Die internationale Rechtshilfe ist die justizielle grenzüberschreitende Zusammenarbeit in Strafsachen zur Unterstützung eines Strafverfahrens in der Schweiz oder im Ausland. Die justizielle Zusammenarbeit ist sehr formell. Eine ausländische Justizbehörde stellt den Antrag ans Bundesamt für Justiz. Dieses prüft die formalen Aspekte des Rechtshilfeersuchens (Variante: Auslieferungsersuchens). Der Fokus liegt dabei auf der Rechtmässigkeit des Ersuchens und der Konformität mit der Schweizerischen Gesetzgebung. Ist dies der Fall, wird das Ersuchen an die zuständige kantonale Strafverfolgungsbehörde überwiesen. Die Rolle von fedpol beschränkt sich derweil auf die Unterstützung der bei der Umsetzung erforderlichen grenzüberschreitenden Zusammenarbeit der Polizeibehörden.
Die Bundespolizei ist generell Anlauf- und Koordinationsstelle für die internationale operative Polizeiarbeit. fedpol:
koordiniert interkantonale und internationale Ermittlungsverfahren
stellt den Partnerbehörden rund um die Uhr Kooperationsinstrumente zur Verfügung.
steht in engem Informationsaustausch mit den Strafverfolgungsbehörden in der Schweiz und im Ausland
bildet bei Bedarf übergreifende Ermittlungsteams.
Aufgrund dieser internationalen und nationalen Vernetzung ist fedpol – auch wenn die Zeit knapp ist – in der Lage, rasch die richtigen Verbindungen herzustellen.
Die Aufgaben von fedpol sind im Bundesgesetz über die kriminalpolizeilichen Zentralstellen des Bundes und gemeinsame Zentren für Polizei und Zollzusammenarbeit mit anderen Staaten (ZentG) geregelt.
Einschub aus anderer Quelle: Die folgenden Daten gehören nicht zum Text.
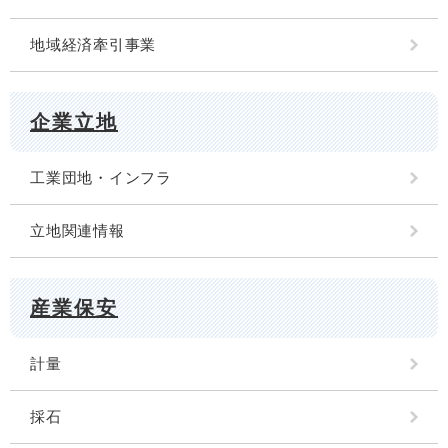
地域経済牽引事業
企業立地
工業団地・インフラ
立地関連情報
産業保安
計量
採石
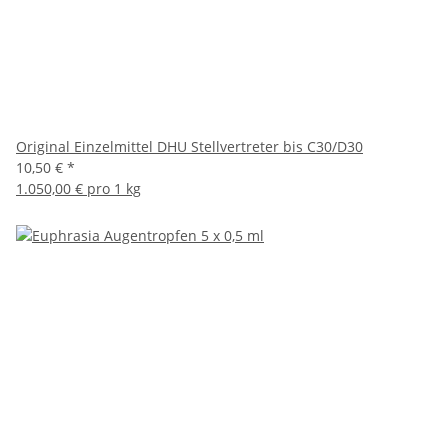
Original Einzelmittel DHU Stellvertreter bis C30/D30
10,50 €
*
1.050,00 € pro 1 kg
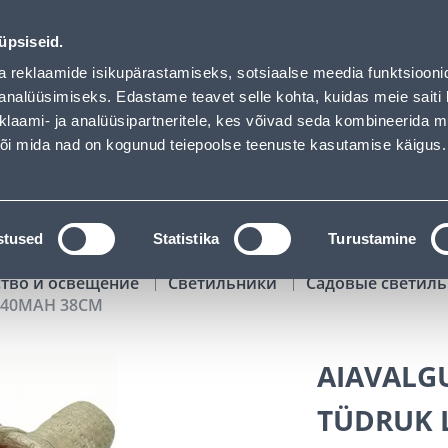
 - Bauhof has loaded
00
03
16
56
Kuni 20% LISAKS koodiga!
ДНЕЙ
ЧАСЫ
МИН
СЕК
üpsiseid.
Обслуживание частных клиентов
Услуги
Предложения о 
a reklaamide isikupärastamiseks, sotsiaalse meedia funktsiooni
analüüsimiseks. Edastame teavet selle kohta, kuidas meie saiti 
klaami- ja analüüsipartneritele, kes võivad seda kombineerida 
ПОИСК
 või mida nad on kogunud teiepoolse teenuste kasutamise käigus.
АТАЛОГИ
АРЕНДА ИНСТРУМЕНТОВ
РАСС
stused
Statistika
Turustamine
ство и освещение
Светильники
Садовые светиль
V 40MAH 38CM
AIAVALGU
TÜDRUK 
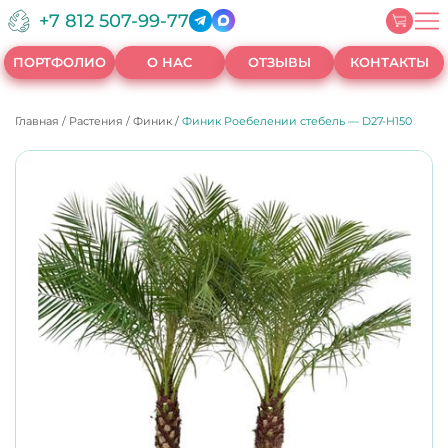
+7 812 507-99-77
ПОРТФОЛИО
О НАС
ОТЗЫВЫ
КОНТАКТЫ
Главная
/
Растения
/
Финик
/
Финик Роебелении стебель — D27-H150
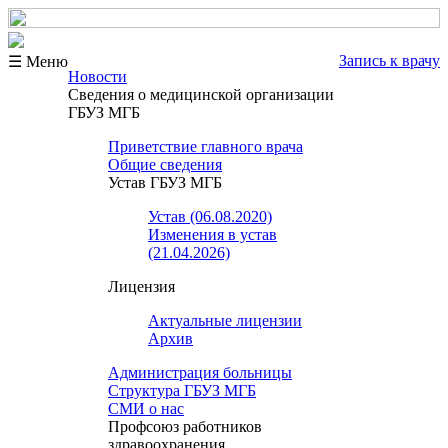
Запись к врачу
☰ Меню
Новости
Сведения о медицинской организации
ГБУЗ МГБ
Приветствие главного врача
Общие сведения
Устав ГБУЗ МГБ
Устав (06.08.2020)
Изменения в устав
(21.04.2026)
Лицензия
Актуальные лицензии
Архив
Администрация больницы
Структура ГБУЗ МГБ
СМИ о нас
Профсоюз работников
здравоохранения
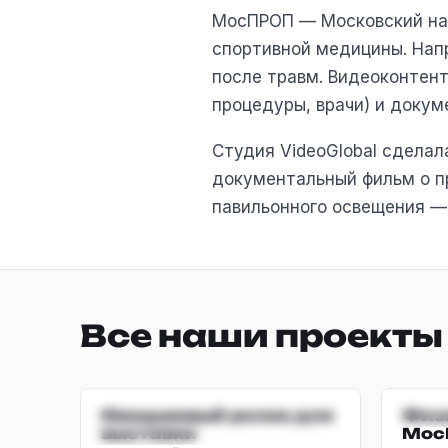
МосПРОП — Московский нау
спортивной медицины. Нап
после травм. Видеоконтент
процедуры, врачи) и докум
Студия VideoGlobal сдела
документальный фильм о п
павильонного освещения —
Все наши проекты
ИМИДЖЕВЫЙ ·
ИМИ
Имиджевый ролик для
Физ
ВЫСТАВКА
выставки
Мос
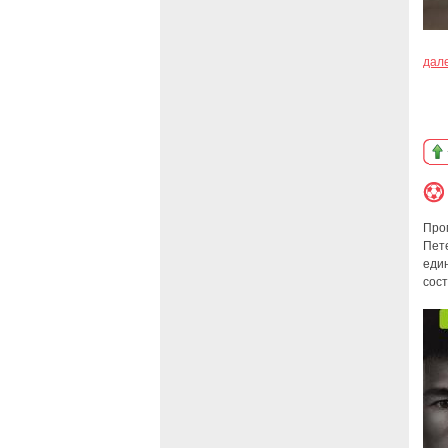
дал
Пром
Пет
един
сос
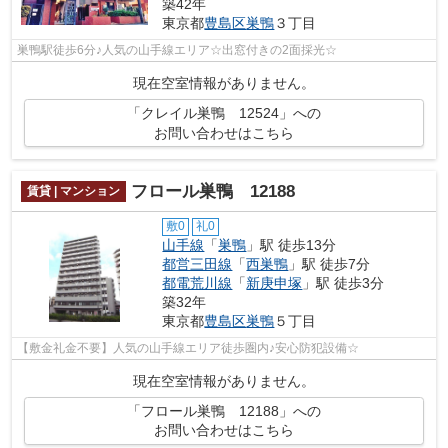
築42年
東京都
豊島区
巣鴨
３丁目
巣鴨駅徒歩6分♪人気の山手線エリア☆出窓付きの2面採光☆
現在空室情報がありません。
「クレイル巣鴨 12524」への
お問い合わせはこちら
フロール巣鴨 12188
賃貸 | マンション
敷0
礼0
山手線
「
巣鴨
」駅 徒歩13分
都営三田線
「
西巣鴨
」駅 徒歩7分
都電荒川線
「
新庚申塚
」駅 徒歩3分
築32年
東京都
豊島区
巣鴨
５丁目
【敷金礼金不要】人気の山手線エリア徒歩圏内♪安心防犯設備☆
現在空室情報がありません。
「フロール巣鴨 12188」への
お問い合わせはこちら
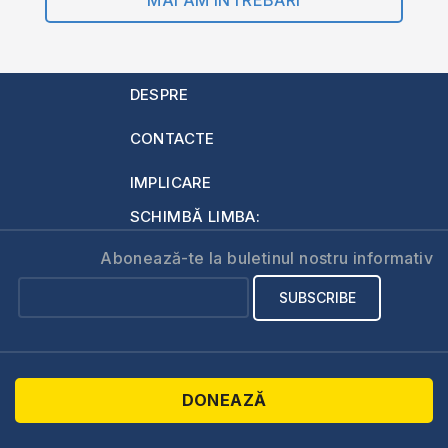
MAI AM ÎNTREBĂRI
DESPRE
CONTACTE
IMPLICARE
SCHIMBĂ LIMBA:
Abonează-te la buletinul nostru informativ
DONEAZĂ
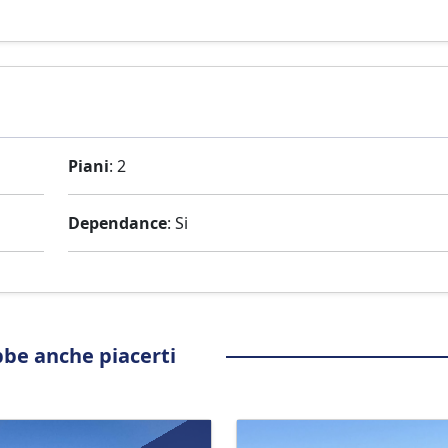
Piani
: 2
Dependance
: Si
be anche piacerti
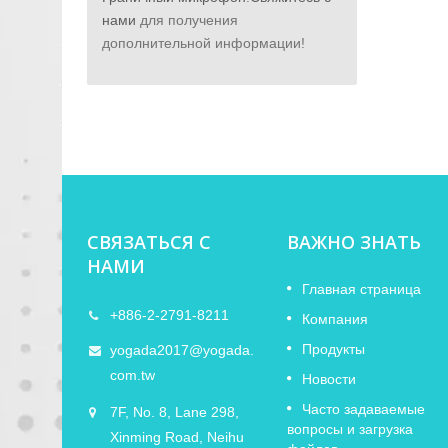
нами
для получения
дополнительной информации!
СВЯЗАТЬСЯ С
ВАЖНО ЗНАТЬ
НАМИ
TAIPEI
Уведомление о праздниках
Главная страница
11
+886-2-2791-8211
Лунного Нового года 2026
Компания
FEB
Продукты
 ISE
yogada2017@yogada.
YOGADA примет участие в выставке
2026
окий
com.tw
NAMM Show 2026 в США. Добро
Новости
пожаловать к нам на стенд и
Часто задаваемые
7F, No. 8, Lane 298,
ознакомьтесь с нашими продуктами...
вопросы и загрузка
Xinming Road, Neihu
Noch am Wochenende erkennt Umberto: Die Personendaten des Verdächtigen in der Schweiz stimmen nicht. Wurde der Auftrag deshalb an den falschen Kanton weitergeleitet? Hat Italien einen falschen Hinweis vermittelt? Nun ist Präzision angesagt, und zwar schnell. Schlimmstenfalls fällt die Verhaftung ins Wasser. Umberto koordiniert den Informationsfluss, am Montag ist alles geregelt: Es kann losgehen.
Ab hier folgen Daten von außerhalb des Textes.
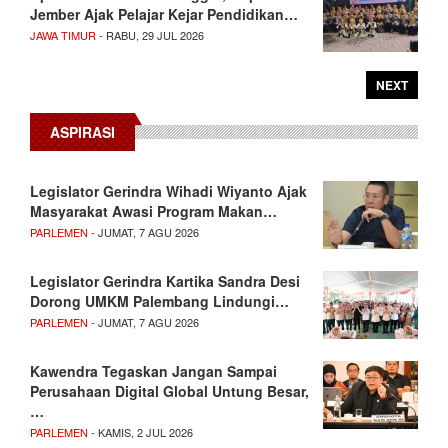
Jember Ajak Pelajar Kejar Pendidikan…
JAWA TIMUR
- RABU, 29 JUL 2026
NEXT
ASPIRASI
Legislator Gerindra Wihadi Wiyanto Ajak
Masyarakat Awasi Program Makan…
PARLEMEN
- JUMAT, 7 AGU 2026
Legislator Gerindra Kartika Sandra Desi
Dorong UMKM Palembang Lindungi…
PARLEMEN
- JUMAT, 7 AGU 2026
Kawendra Tegaskan Jangan Sampai
Perusahaan Digital Global Untung Besar,
…
PARLEMEN
- KAMIS, 2 JUL 2026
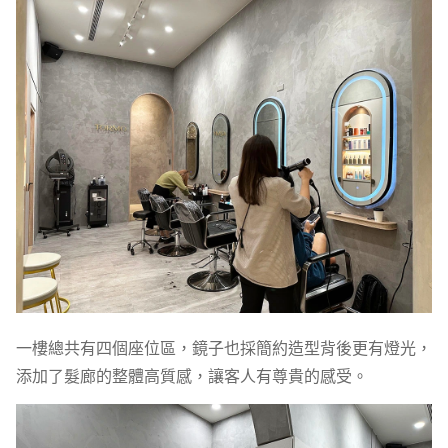
一樓總共有四個座位區，鏡子也採簡約造型背後更有燈光，
添加了髮廊的整體高質感，讓客人有尊貴的感受。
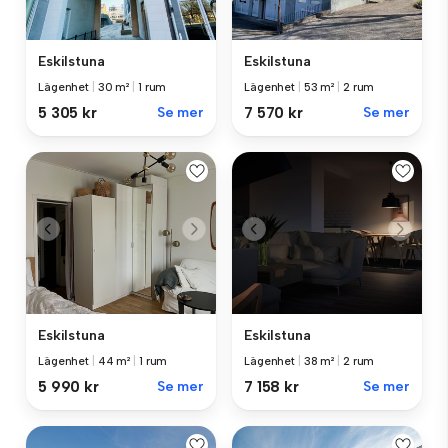
Eskilstuna
Eskilstuna
Lägenhet
|
30 m²
|
1 rum
Lägenhet
|
53 m²
|
2 rum
5 305 kr
Se mer
7 570 kr
Se mer
Eskilstuna
Eskilstuna
Lägenhet
|
44 m²
|
1 rum
Lägenhet
|
38 m²
|
2 rum
5 990 kr
Se mer
7 158 kr
Se mer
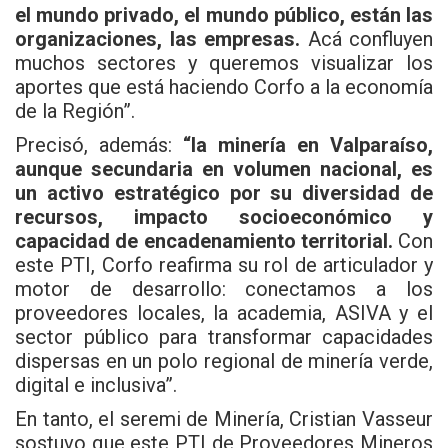
el mundo privado, el mundo público, están las
organizaciones, las empresas.
Acá confluyen
muchos sectores y queremos visualizar los
aportes que está haciendo Corfo a la economía
de la Región”.
Precisó, además:
“la minería en Valparaíso,
aunque secundaria en volumen nacional, es
un activo estratégico por su diversidad de
recursos, impacto socioeconómico y
capacidad de encadenamiento territorial.
Con
este PTI, Corfo reafirma su rol de articulador y
motor de desarrollo: conectamos a los
proveedores locales, la academia, ASIVA y el
sector público para transformar capacidades
dispersas en un polo regional de minería verde,
digital e inclusiva”.
En tanto, el seremi de Minería, Cristian Vasseur
sostuvo que este PTI de Proveedores Mineros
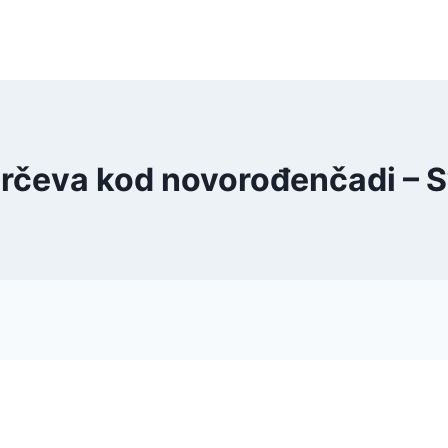
grčeva kod novorođenčadi – 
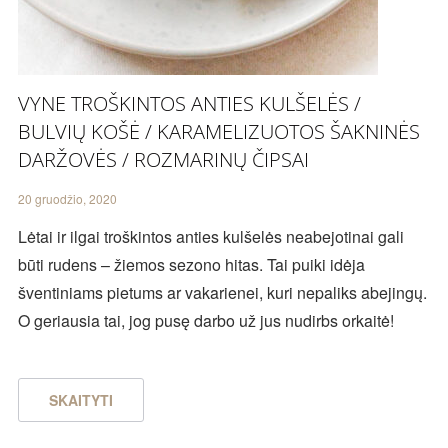
VYNE TROŠKINTOS ANTIES KULŠELĖS /
BULVIŲ KOŠĖ / KARAMELIZUOTOS ŠAKNINĖS
DARŽOVĖS / ROZMARINŲ ČIPSAI
20 gruodžio, 2020
Lėtai ir ilgai troškintos anties kulšelės neabejotinai gali
būti rudens – žiemos sezono hitas. Tai puiki idėja
šventiniams pietums ar vakarienei, kuri nepaliks abejingų.
O geriausia tai, jog pusę darbo už jus nudirbs orkaitė!
SKAITYTI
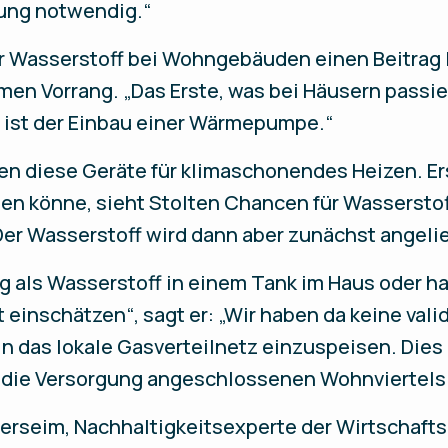
ung notwendig.“
er Wasserstoff bei Wohngebäuden einen Beitrag
en Vorrang. „Das Erste, was bei Häusern passier
e ist der Einbau einer Wärmepumpe.“
en diese Geräte für klimaschonendes Heizen. Ers
n könne, sieht Stolten Chancen für Wasserstof
er Wasserstoff wird dann aber zunächst angelief
 als Wasserstoff in einem Tank im Haus oder h
t einschätzen“, sagt er: „Wir haben da keine vali
in das lokale Gasverteilnetz einzuspeisen. Dies
 die Versorgung angeschlossenen Wohnviertels
terseim, Nachhaltigkeitsexperte der Wirtschaf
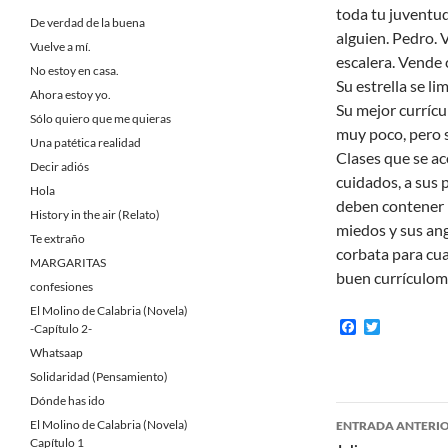
toda tu juventu
De verdad de la buena
alguien. Pedro. V
Vuelve a mí.
escalera. Vende 
No estoy en casa.
Su estrella se li
Ahora estoy yo.
Su mejor currícu
Sólo quiero que me quieras
muy poco, pero s
Una patética realidad
Clases que se ac
Decir adiós
cuidados, a sus 
Hola
deben contener 
History in the air (Relato)
miedos y sus ang
Te extraño
corbata para cu
MARGARITAS
buen currículom
confesiones
El Molino de Calabria (Novela)
F
T
-Capítulo 2-
a
w
Whatsaap
c
i
e
t
Solidaridad (Pensamiento)
b
t
Dónde has ido
o
e
Navegaci
o
r
El Molino de Calabria (Novela)
ENTRADA ANTERI
k
Capítulo 1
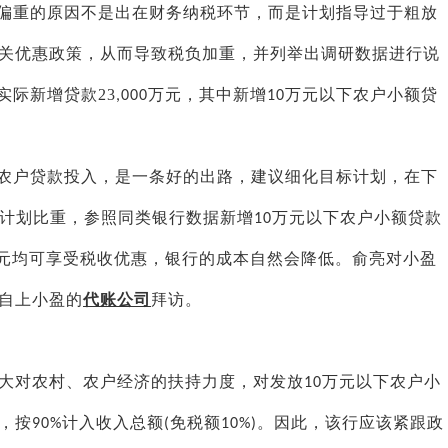
偏重的原因不是出在财务纳税环节，而是计划指导过于粗放
关优惠政策，从而导致税负加重，并列举出调研数据进行说
实际新增贷款
23
万元，其中新增
万元以下农户小额贷
,000
10
农户贷款投入，是一条好的出路，建议细化目标计划，在下
计划比重，参照同类银行数据新增
万元以下农户小额贷款
10
元均可享受税收优惠，银行的成本自然会降低。
俞亮
对
小盈
自上小盈的
代账公司
拜访
。
对农村、农户经济的扶持力度，对发放
万元以下农户小
10
，按
计入收入总额
免税额
。因此，该行应该紧跟政
90%
(
10%)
Die Italiener sind bereit: Sie wollen die Festnahmen wie geplant durchziehen. Doch in der Schweiz wird die Zeit knapp; sehr knapp. Einsatzplanung mit Hintergrundabklärungen, Personalplanung der Interventionseinheiten usw.: Der Auftrag kam zu kurzfristig. Umberto kann es nicht fassen. Seine Erfahrung zeigt: Der Verdächtige wird innert Minuten von den Verhaftungen in Italien erfahren, untertauchen und womöglich nie gefasst werden. Das darf nicht sein! Er greift zum Telefon, lässt seine über Jahrzehnte gewachsenen Beziehungen in die Kantone spielen. Umberto bespricht mit seinen Kontakten bei der Kantonspolizei andere Varianten. Ganz sicher ist keine davon, doch mit etwas Glück könnte die Festnahme doch noch gelingen.
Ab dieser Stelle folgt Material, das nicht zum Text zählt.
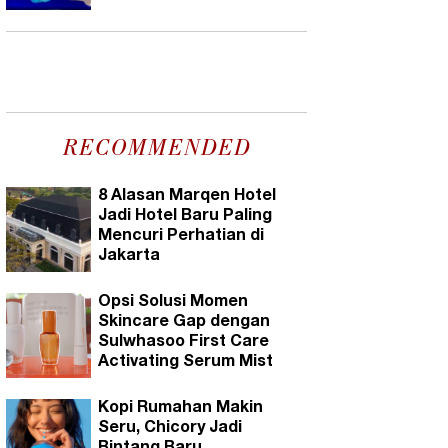
RECOMMENDED
8 Alasan Marqen Hotel
Jadi Hotel Baru Paling
Mencuri Perhatian di
Jakarta
Opsi Solusi Momen
Skincare Gap dengan
Sulwhasoo First Care
Activating Serum Mist
Kopi Rumahan Makin
Seru, Chicory Jadi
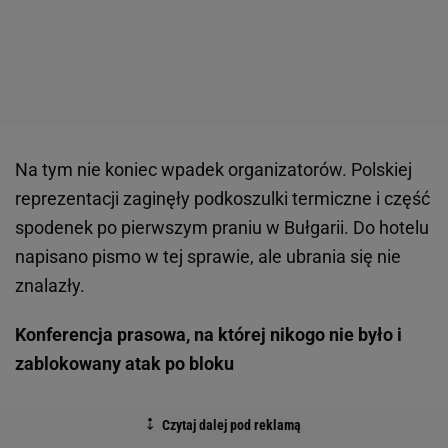
Na tym nie koniec wpadek organizatorów. Polskiej
reprezentacji zaginęły podkoszulki termiczne i część
spodenek po pierwszym praniu w Bułgarii. Do hotelu
napisano pismo w tej sprawie, ale ubrania się nie
znalazły.
Konferencja prasowa, na której nikogo nie było i
zablokowany atak po bloku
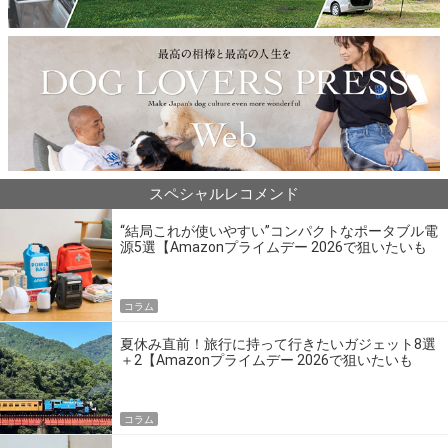
スペシャルレコメンド
“結局これが使いやすい”コンパクトなポータブル電
源5選【Amazonプライムデー 2026で狙いたいも
の】
コラム
夏休み直前！旅行に持って行きたいガジェット8選
＋2【Amazonプライムデー 2026で狙いたいも
の】
コラム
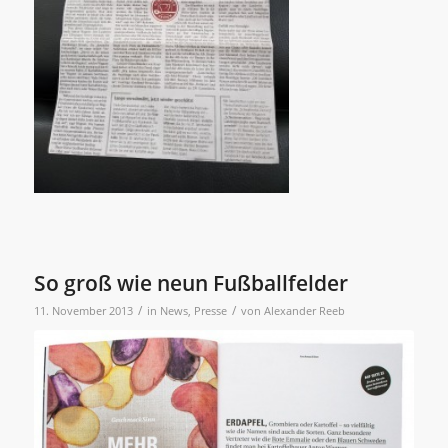
So groß wie neun Fußballfelder
/
/
11. November 2013
in
News
,
Presse
von
Alexander Reeb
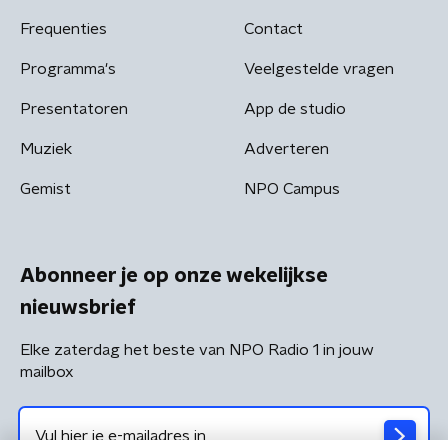
Frequenties
Contact
Programma's
Veelgestelde vragen
Presentatoren
App de studio
Muziek
Adverteren
Gemist
NPO Campus
Abonneer je op onze wekelijkse
nieuwsbrief
Elke zaterdag het beste van NPO Radio 1 in jouw
mailbox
Am Mittwochmorgen, kurz nach 5.30 Uhr, irgendwo in der Schweiz. Ein über Jahre unauffälliger Bewohner eines Mehrfamilienhauses tritt durch die Haustür an die kühle Morgenluft. Auf seinem Weg zum Auto begegnen ihm zwei unauffällige Typen; zivile Fahnder der Kantonspolizei, die sich genau diese Situation erhofft haben. Sie sprechen ihn an: «Guten Tag. Polizei. Sie müssen mit uns mitkommen.» Kurz darauf wird der Mann ausgeliefert.